LONDON (AP) — A mass killing by a British teenager who fatally stabbed three little girls and seriously injured 10 other people at a Taylor Swift-themed dance class in 2024 “could and should have been prevented” if his parents and state agencies had acted as his well-known fixation on violence escalated, according to a report released Monday.
Adrian Fulford, a retired judge who led a nine-week inquiry, issued a 763-page report that cataloged the many
times parents or authorities could have intervened in Axel Rudakubana's life to ultimately prevent him from carrying out killings that he said were unprecedented in the U.K. for their “extreme and very particular depravity.”
“One of the most striking conclusions from this inquiry’s extensive investigation is the sheer number of missed opportunities over many years to intervene meaningfully, which directly contributed to the failure to avert this disaster,” Fulford said. “The consequences were catastrophic.”
Rudakubana, who was 17 when he carried the attack in northwestern England, is serving a life sentence with no chance of parole for 52 years for killing Alice da Silva Aguiar, 9, Elsie Dot Stancombe, 7, and Bebe King, 6, and wounding eight children and two adults.
The attack in the town of Southport triggered days of disorder after far-right activists seized on incorrect reports that the attacker was a Muslim migrant who had recently arrived in the U.K. Rudakubana was born in Wales to Rwandan Christian parents.
The report made 67 recommendations to prevent future atrocities and British Prime Minister Keir Starmer has promised changes to correct the “systematic failures that led to this terrible event.”
“The report today is truly harrowing and profoundly disturbing,” Starmer said. “While nothing will ever bring these three little girls back, I’m determined to make the fundamental changes needed to keep the public safe.”
Police, social workers and educators were well aware of problems with Rudakubana.
He was convicted in 2019, aged 13, of assaulting another child at school with a hockey stick and placed under supervision of a local service for youth offenders. He was referred to the government’s anti-extremism program, Prevent, three times between 2019 and 2021 for expressing interest in school shootings, the 2017 London Bridge terror attack, the Irish Republican Army and the Middle East. Each time, the case was closed because he was not considered susceptible to becoming a terrorist.
During that same period, local police were called to his home five times over unspecified concerns about his behavior. He was given mental health and educational support, but later appeared to have stopped engaging with social workers. He was expelled after taking a knife to school and hardly ever attended a subsequent school.
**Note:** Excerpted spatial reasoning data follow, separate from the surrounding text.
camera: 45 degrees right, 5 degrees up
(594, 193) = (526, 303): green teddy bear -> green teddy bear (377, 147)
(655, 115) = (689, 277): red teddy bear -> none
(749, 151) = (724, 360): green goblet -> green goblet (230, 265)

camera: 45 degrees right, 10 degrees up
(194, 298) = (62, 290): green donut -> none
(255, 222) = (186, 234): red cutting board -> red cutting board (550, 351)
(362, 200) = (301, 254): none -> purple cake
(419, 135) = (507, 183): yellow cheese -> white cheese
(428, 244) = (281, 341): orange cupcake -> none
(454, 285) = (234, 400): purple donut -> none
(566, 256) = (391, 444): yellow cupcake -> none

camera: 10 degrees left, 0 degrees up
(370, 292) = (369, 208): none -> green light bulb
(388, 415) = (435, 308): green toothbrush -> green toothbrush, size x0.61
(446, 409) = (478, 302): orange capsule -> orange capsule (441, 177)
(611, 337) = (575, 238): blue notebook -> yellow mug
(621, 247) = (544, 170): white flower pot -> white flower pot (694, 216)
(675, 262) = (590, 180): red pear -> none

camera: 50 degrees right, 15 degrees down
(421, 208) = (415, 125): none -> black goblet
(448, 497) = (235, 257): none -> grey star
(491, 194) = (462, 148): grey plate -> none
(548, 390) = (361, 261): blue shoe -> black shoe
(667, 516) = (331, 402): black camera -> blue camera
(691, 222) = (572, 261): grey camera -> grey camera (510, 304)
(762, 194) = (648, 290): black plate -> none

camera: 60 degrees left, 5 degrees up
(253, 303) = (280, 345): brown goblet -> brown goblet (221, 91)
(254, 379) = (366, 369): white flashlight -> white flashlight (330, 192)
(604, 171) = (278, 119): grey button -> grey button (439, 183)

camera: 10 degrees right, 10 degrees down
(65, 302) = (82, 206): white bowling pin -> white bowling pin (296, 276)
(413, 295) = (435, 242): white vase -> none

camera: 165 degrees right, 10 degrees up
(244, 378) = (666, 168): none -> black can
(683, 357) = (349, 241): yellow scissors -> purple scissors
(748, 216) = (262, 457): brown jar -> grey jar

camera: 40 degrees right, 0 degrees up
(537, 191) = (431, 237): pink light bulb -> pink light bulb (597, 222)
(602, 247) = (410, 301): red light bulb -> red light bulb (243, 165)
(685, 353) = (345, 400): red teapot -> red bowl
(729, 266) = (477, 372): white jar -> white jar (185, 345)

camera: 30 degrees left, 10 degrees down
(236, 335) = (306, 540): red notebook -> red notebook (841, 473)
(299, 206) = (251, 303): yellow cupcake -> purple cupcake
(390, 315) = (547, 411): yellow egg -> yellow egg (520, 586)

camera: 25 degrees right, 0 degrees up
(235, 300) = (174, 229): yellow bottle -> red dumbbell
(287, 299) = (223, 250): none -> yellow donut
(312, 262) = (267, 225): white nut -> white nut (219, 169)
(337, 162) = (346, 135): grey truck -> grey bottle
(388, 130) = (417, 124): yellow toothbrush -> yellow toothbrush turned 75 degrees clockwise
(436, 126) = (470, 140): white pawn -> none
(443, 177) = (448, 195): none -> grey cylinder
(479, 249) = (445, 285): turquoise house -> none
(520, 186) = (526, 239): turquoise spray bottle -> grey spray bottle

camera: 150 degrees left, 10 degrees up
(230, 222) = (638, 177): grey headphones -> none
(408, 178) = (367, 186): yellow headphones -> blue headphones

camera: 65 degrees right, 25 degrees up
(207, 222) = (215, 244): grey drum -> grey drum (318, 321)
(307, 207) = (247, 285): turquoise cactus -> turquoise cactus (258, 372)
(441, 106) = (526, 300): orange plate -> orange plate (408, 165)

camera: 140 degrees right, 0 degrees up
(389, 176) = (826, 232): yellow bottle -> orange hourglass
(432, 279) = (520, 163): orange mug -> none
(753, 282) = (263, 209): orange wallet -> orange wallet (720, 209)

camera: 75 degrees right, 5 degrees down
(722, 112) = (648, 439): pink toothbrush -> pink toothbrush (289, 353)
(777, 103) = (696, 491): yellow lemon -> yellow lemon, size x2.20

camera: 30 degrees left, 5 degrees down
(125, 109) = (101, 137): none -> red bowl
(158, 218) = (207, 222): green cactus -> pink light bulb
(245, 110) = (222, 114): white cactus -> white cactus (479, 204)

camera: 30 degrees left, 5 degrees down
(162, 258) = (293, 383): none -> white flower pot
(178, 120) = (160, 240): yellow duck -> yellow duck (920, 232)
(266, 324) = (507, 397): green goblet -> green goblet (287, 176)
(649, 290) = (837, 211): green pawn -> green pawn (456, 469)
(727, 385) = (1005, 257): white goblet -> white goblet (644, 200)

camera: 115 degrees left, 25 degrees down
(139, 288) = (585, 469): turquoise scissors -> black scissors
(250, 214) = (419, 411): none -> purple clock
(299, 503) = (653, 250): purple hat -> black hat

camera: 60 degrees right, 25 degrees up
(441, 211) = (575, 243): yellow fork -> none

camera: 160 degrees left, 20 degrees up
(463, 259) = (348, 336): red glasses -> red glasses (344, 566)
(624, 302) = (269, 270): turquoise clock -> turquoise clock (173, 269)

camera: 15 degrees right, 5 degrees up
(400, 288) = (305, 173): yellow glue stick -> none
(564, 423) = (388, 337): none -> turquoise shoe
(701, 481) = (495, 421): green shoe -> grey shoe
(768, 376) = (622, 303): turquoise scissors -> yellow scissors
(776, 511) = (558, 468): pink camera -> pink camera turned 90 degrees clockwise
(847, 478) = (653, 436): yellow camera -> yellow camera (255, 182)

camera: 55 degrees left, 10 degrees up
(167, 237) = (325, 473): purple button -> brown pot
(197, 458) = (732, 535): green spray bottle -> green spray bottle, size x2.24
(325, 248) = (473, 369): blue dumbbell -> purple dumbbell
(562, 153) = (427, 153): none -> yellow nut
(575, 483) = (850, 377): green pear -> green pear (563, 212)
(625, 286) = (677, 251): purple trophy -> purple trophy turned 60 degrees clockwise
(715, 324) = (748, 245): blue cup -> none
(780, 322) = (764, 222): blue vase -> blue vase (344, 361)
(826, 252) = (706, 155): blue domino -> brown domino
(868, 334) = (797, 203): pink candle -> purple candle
“Far too often, AR’s ‘case’ was passed from one public sector agency to another in an inappropriate merry-go-round of referrals, assessments, case-closures and ‘hand-offs,’” said Fulford who only used the killer's initials.
Fulford highlighted an incident in March 2022 when Rudakubana was caught on a bus with a knife and told police he wanted to stab someone and admitted trying to make poison.
Taken together, they should have sparked an arrest that would likely have led to a search of his house that would have discovered he had bought seeds to make the biological toxin ricin and downloaded terrorist material on his computer, Fulford said.
Rudakubana was not arrested and was released to his parents, who feared him and repeatedly failed to report the various knives he had purchased, his troubling behavior and threats he had made.
While Fulford outlined several failings by Rudakubana's parents that could have prevented the tragedy, he said they should not be vilified for what had become a challenging situation.
“Their life at home must have become little short of a nightmare given, to use the words of his own father, AR had turned into a ‘monster,’” Fulford said.
Following the Southport attack, police searched Rudakubana's home and discovered the ricin hidden under his bed and a downloaded document which was described as an al-Qaida training manual.
Police concluded his crimes should not be classed as terrorism because he had no discernible political or religious cause or motivation.
Starmer had previously said case showed that “terrorism has changed” and the law might need to be changed to deal with the threat of “extreme violence carried out by loners, misfits, young men in their bedrooms.”